Difference Between Regular and Direct Mutual Funds
Below is an elaborated table showing the difference between direct vs regular mutual funds:
Points | Direct Mutual Funds | Regular Mutual Funds |
Expense Ratio | Lower, as no commissions are paid to intermediaries, resulting in cost savings. | Higher, as a part of the cost, includes trail commissions paid to intermediaries like brokers or distributors. |
Intermediary | Purchased directly from the AMC through their website, app, or office. | Purchased through brokers, distributors, or wealth advisors who receive commissions for their services. |
Convenience | Investors manage their investments independently via AMC platforms or tools like Torus Digital. | Requires interaction with intermediaries for purchases, changes, or any transactional updates. |
Returns | Higher returns are due to the lower expense ratio, with differences ranging from 0.5% to 1%. | Comparatively lower returns, as commissions reduce the final returns earned by investors. |
Net Asset Value (NAV) | Higher NAV, as the lower expense ratio, allows more of the fund’s value to be allocated to investments. | Lower NAV, as the higher expense ratio reduces the portion of the fund value allocated to investments. |
Risk of Misleading | Minimal risk, as there are no intermediaries whose interests might conflict with those of the investor. | Some risk, as agents might prioritise commissions over the investor’s best interests. |
Investor Control | Full control, requiring investors to research, compare funds, and manage their portfolios themselves. | Little control over investment decisions and information from the intermediaries; not as direct as it may seem. |
Regular vs Direct Mutual Funds: Which One Should You Choose?
The choice between direct vs regular mutual funds mostly depends on intermediaries and all their associated costs. Here is how you can decide which is better for you:
- Direct Mutual Funds: The investors directly buy fund units from the Asset Management Company (AMC), resulting in a lesser expense ratio without commission fees. This means the returns are higher, especially in the long term. Direct plans attract mainly seasoned investors who are confident about managing their portfolios themselves.
- Regular Mutual Funds: In this case, there are intermediaries like brokers or financial advisors who offer their services, including portfolio management and investment advice. While these plans incur higher expense ratios because of the commissions paid to the intermediaries, investors benefit from professional advice, which is particularly useful for novice investors lacking market knowledge.
The final decision between regular and direct mutual funds depends on the investor’s needs and whether they require professional help. A direct plan provides greater control and a possible saving on fees, whereas a regular plan offers convenience and professional guidance.
Knowing the difference between direct and regular mutual funds will help you make an informed investment decision that suits your financial goals.
Final Thoughts
By now, you should have a clear understanding of the differences between direct vs. regular mutual funds.
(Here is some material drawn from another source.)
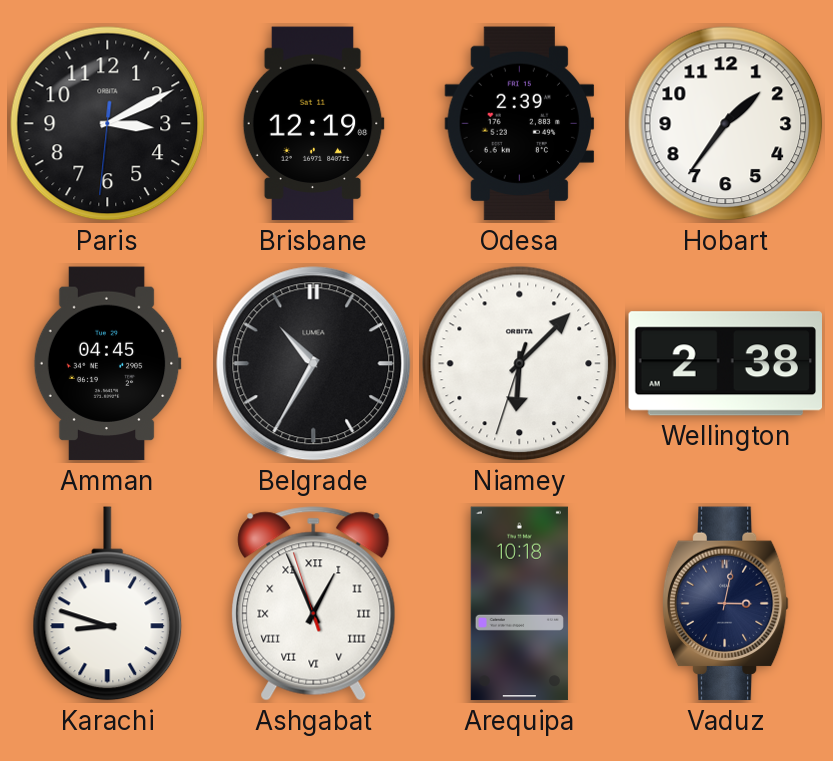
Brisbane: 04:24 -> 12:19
Direct funds, with no commissions, offer cost savings and higher returns, making them ideal for experienced investors. However, if you are new or lack expertise, investing in regular plans with intermediary support can be a better choice.
Keep in mind that investing in mutual funds carries risks from low to high. Staying informed, monitoring market trends, and reviewing your portfolio regularly is key to achieving your financial goals.